Though Google, which declined to comment beyond its blog post, said that it would continue to push for patent reform, the Nortel bid also indicates that it is unhappy with the state of current patent reform legislation.

Congress has tried to reform the nation’s patent system in the hopes of stemming the tide of lawsuits that technology companies say are clogging the courts. The Senate overwhelming passed a patent overhaul bill last month, and the House is beginning action on a similar bill.

However, some technology companies, including Google, opposed the Senate bill after initially signaling some support. The Coalition for Patent Fairness, a trade group whose members include Google, Apple, Cisco, Dell and others, said that the bill did not do enough to limit damages in patent lawsuits or to address other aspects of patent litigation.
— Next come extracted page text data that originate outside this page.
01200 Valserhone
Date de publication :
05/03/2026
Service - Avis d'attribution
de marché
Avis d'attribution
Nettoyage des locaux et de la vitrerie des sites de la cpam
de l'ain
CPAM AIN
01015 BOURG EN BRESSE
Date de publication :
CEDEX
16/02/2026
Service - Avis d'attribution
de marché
The coalition is hoping that those issues will be addressed in a bill under consideration in the House Judiciary Committee.

By publicly announcing its patent bid, Google indicated that in the meantime, the only logical business decision was to buy patents defensively, said Josh Lerner, a professor at Harvard Business School who covers patent policy in the tech industry.

“The healthy thing to do would be real patent reform, both in terms of the way patents are granted and the way patents are litigated,” he said. “But given that seems to be an impossible dream, I would describe this as second-best.”

Edward Wyatt contributed reporting from Washington.